=== TASK ITEM ===
Please list every administration menu choice that the Oracletool passage below gives under DB Admin.

=== SOURCE PASSAGE ===
--- START ---

Once you have logged into the database successfully, just drill down via the Schema list to check out our SYSTEM user, as shown in Figure 6-7.
In this discussion of Oracletool, we won’t try to explain every menu option displayed on the left side of Oracletool’s extensive user interface. Since there are so many different functions and screens, we’ll just cherry-pick a few favorites; you can check out the others on your own.
One Oracletool function we particularly like is the Datafiles graph shown in Figure 6-8, which shows the I/O for your datafiles.
Another cool feature is the SQL Worksheet, with which you can run SQL*Plus-like commands over the Web. This feature is a very handy way of getting out of some sticky situations. Simply enter the required SQL and press Execute, and the results pop right back within a neatly formatted HTML table!
In Figure 6-9, you can see the generic SQL query execution window on the left side and the results on the right.
Perhaps the most useful of Oracletool’s menu options is DB Admin, which provides a variety of database administration and reporting features. Administration features include the following menu choices:
User administration |
Session administration |
Rollback segment administration |
Generate table DDL |
Invalid object administration |
Reporting features include the following menu choices:
Space report by user |
Space report by tablespace/user |
Datafile fragmentation report |
Object extent report |
You can see the DDL generation drill-down in Figure 6-10. We needed to traverse several screens to get to the actual DDL screen shown here, and we haven’t tried to show them all. Those screens give you the ability to scroll through all of a schema user’s objects, ticking off the ones required for DDL generation.

--- END ---

=== SOURCE INFORMATION ===
--- START ---

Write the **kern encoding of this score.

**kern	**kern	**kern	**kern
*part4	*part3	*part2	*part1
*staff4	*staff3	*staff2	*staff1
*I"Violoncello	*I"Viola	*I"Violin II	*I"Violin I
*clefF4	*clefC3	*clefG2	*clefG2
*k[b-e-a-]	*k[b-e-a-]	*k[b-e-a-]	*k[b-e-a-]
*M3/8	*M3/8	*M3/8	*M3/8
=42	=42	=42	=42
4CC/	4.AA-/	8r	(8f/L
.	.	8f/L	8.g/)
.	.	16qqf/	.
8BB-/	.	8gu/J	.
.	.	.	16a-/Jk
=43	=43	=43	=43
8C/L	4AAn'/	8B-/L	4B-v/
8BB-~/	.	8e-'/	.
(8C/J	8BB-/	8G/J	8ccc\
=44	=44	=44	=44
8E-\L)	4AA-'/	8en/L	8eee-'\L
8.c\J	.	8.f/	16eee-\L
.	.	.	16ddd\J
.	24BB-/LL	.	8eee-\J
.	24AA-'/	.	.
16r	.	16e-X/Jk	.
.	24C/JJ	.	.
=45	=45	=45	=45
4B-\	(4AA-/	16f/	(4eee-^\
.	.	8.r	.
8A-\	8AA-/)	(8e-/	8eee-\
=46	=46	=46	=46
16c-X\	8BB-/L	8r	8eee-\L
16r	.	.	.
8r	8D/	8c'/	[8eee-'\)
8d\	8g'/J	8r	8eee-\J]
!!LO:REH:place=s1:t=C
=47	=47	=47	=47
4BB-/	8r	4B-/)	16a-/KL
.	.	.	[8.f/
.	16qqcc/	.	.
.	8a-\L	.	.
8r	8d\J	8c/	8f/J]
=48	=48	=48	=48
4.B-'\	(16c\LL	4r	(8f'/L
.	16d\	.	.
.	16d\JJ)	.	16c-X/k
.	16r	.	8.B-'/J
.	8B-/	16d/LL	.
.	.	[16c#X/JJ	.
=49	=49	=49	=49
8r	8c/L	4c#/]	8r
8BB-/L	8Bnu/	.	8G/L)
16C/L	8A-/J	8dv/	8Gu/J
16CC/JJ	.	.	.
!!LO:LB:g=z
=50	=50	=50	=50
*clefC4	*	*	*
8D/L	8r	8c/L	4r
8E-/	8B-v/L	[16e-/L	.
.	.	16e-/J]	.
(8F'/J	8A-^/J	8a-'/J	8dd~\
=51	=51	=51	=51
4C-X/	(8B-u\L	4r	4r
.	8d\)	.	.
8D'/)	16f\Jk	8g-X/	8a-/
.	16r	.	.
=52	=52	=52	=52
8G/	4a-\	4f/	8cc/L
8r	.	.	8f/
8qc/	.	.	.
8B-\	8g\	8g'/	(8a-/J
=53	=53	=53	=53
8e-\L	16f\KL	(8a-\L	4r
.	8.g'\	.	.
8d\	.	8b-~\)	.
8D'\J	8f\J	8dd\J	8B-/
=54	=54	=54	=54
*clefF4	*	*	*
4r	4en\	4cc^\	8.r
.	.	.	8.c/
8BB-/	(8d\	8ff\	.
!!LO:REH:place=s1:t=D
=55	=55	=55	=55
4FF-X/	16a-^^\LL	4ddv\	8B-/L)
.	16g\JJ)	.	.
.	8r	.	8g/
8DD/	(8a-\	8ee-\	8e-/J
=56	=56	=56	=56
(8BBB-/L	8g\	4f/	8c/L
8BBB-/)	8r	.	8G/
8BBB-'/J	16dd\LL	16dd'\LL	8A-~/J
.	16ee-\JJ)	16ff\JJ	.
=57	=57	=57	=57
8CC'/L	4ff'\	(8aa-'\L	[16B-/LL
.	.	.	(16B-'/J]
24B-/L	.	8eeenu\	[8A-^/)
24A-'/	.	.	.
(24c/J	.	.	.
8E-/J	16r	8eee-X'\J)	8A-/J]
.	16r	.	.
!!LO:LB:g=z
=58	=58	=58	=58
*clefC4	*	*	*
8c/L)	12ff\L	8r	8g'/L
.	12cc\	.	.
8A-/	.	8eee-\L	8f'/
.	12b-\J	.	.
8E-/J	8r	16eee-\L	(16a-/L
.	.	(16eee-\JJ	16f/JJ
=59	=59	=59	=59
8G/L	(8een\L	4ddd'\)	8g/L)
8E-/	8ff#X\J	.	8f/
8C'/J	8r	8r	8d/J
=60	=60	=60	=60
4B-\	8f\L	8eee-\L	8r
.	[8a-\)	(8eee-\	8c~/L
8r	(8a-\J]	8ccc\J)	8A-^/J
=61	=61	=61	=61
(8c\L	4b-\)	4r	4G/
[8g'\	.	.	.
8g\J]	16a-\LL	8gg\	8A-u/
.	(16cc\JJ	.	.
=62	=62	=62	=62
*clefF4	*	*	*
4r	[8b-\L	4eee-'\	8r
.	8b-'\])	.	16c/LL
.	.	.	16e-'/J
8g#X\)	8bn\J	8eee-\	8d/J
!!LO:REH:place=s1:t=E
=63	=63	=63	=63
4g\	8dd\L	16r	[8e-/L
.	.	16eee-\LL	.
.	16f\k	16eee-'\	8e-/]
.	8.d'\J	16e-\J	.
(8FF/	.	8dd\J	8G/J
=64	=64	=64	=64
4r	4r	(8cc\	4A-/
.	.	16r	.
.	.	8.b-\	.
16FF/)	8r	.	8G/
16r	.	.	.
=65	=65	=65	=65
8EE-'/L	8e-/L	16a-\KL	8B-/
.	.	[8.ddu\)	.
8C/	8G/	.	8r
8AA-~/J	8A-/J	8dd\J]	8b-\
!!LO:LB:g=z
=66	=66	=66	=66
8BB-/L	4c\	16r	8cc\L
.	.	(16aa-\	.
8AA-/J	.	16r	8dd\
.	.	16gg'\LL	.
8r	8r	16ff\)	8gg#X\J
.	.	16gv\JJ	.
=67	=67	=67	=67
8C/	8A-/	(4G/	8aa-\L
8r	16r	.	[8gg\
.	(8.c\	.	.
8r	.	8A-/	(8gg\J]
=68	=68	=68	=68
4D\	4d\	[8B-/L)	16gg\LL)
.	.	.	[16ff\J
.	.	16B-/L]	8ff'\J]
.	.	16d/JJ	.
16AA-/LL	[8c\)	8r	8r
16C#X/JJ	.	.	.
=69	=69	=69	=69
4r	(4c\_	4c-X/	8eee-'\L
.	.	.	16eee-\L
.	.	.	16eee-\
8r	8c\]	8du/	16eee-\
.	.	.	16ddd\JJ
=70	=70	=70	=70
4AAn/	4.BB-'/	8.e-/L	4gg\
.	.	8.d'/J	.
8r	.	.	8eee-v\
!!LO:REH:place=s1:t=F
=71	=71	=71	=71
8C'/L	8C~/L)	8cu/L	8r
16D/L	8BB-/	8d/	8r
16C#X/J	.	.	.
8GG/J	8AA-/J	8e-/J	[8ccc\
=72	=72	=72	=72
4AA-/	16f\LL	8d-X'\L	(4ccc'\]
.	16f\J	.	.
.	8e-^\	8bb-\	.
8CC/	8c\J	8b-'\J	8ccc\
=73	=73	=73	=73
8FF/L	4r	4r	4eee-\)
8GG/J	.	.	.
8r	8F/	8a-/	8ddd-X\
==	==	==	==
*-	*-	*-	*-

--- END ---

=== RESULT OF THE TASK ===
User administration
Session administration
Rollback segment administration
Generate table DDL
Invalid object administration